Corte Penal Internacional

La encrucijada de la justicia y la impunidad

El 11 de junio de 2020, el presidente de los EE.UU., Donald Trump emitió una orden ejecutiva bloqueando la propiedad de ciertas personas asociadas con la Corte Penal Internacional (CPI). Dicha orden ejecutiva busca hacer frente a lo que EE.UU. considera un intento ilegítimo de la CPI de ejercer su jurisdicción sobre “personas” estadounidenses en lo relativo a la situación en Afganistán, Estado parte de la CPI. Para la República de Panamá, esta orden ejecutiva plantea una serie de consideraciones jurídicas y de política exterior, las cuales merecen ser analizadas.

La orden ejecutiva autoriza al Secretario de Estado, en consulta con el Procurador General y el Secretario del Tesoro de EE.UU. a designar a personas vinculadas a la CPI para que su propiedad que esté en los EE.UU. o que entre en contacto con un alguna “persona” de los EE.UU. sea objeto de un bloqueo y por tanto no pueda ser transferida, pagada, exportada, retirada o utilizada de cualquier otra forma. Esto también incluye a cualquier “persona” involucrada en los intentos por investigar, arrestar detener o enjuiciar a “personas” estadounidenses o a nacionales de Estados “aliados” sin que medie el consentimiento estatal. Las mismas sanciones se aplican para quienes asistan, patrocinen o proporcionen asistencia financiera, material o tecnológica para las investigaciones relacionadas. La orden también involucra la prohibición de realizar donaciones a las personas designadas. Igualmente, prohíbe la entrada al territorio de los EE.UU. de estas personas y de cualquier agente de la CPI, dificultando el trabajo conjunto que realiza este tribunal con la ONU en las situaciones de Libia y Darfur.

La orden ejecutiva se suma a la “Ley de protección del Personal de Servicio Estadounidense” de 2002, también conocida como la “Ley de Invasión de La Haya” que contempla la utilización de todos los “medios necesarios y apropiados” para lograr la liberación de cualquier estadounidense o personal aliado detenido o encarcelado por la CPI. Esta ley incluye, también, la potestad de suspender la asistencia militar a cualquier Estado que no celebre un acuerdo con los EE.UU. comprometiéndose a no entregar o trasladar a ciudadanos estadounidenses al tribunal internacional. Panamá firmó dicho acuerdo en el año 2003.
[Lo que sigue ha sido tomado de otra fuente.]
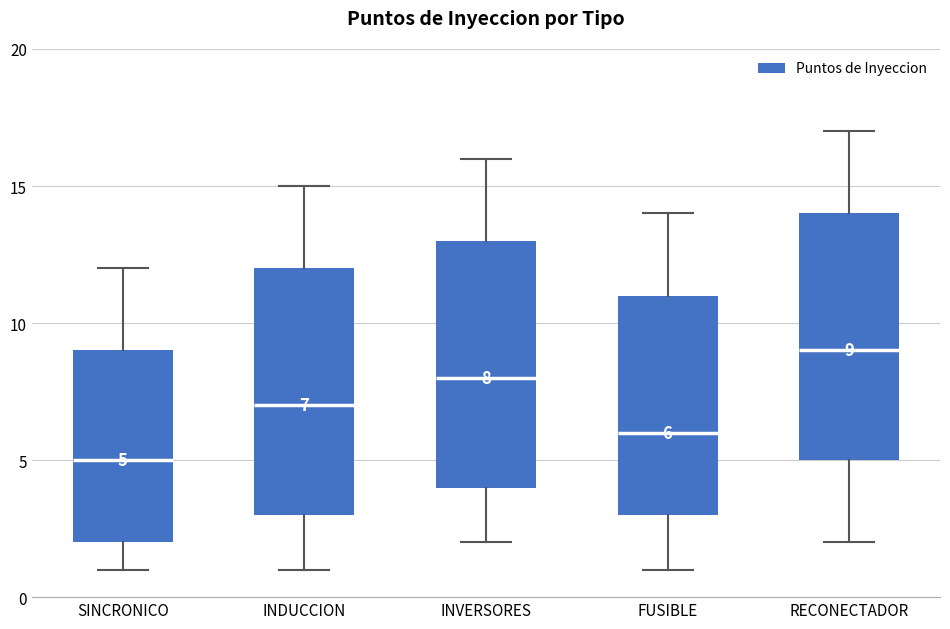

Which box has the highest median line?

RECONECTADOR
La orden ejecutiva presupone un desafío importante para Panamá en su interacción con los EE.UU. y la CPI. Nuestro sistema financiero, al igual que muchos otros, se encuentra muy vinculado con el de los EE.UU. Sin embargo, la práctica panameña es excepcional en cuanto al tratamiento otorgado a las sanciones unilaterales emitidas por los EE.UU., pues en Panamá se implementan automáticamente, sin necesidad de normas internas que así lo dispongan, lo cual es legalmente cuestionable. En tal sentido, es muy probable que Panamá, en un futuro, se vea en la necesidad de escoger entre la aplicación de las sanciones de EE.UU. contra la CPI o respetar los privilegios e inmunidades del tribunal.

En reconocimiento de la interdependencia del sistema económico mundial y de lo delicada de la situación, 67 Estados firmaron una declaración conjunta de apoyo a la CPI. En dicha declaración se reafirmó la necesidad de preservar la integridad de la CPI en contra de cualquier amenaza. Igualmente, los Estados reiteraron su compromiso con un orden internacional basado en normas, del cual la CPI es parte integral, pues centra sus esfuerzos en la búsqueda de la justicia y la lucha contra la impunidad.

Entre los firmantes de la declaración están todos los Estados miembros de la Unión Europea, menos Hungría y Polonia, así como aquellos Estados americanos que son vistos como aliados tradicionales de los EE.UU.– Colombia, Brasil, Chile y Canadá. Además, encontramos a 16 países latinoamericanos y caribeños, incluyendo a Argentina, Costa Rica, República Dominicana, Ecuador, México, Perú, Uruguay e inclusive Venezuela. Uno de los grandes ausentes fue Panamá. En 1950, el doctor Ricardo J. Alfaro defendía ante la Comisión de Derecho Internacional de la ONU, la necesidad y la viabilidad de establecer un tribunal penal internacional. Setenta años después, un buen tributo a Alfaro sería definir nuestra postura internacional respecto a la búsqueda de la justicia y la lucha contra la impunidad.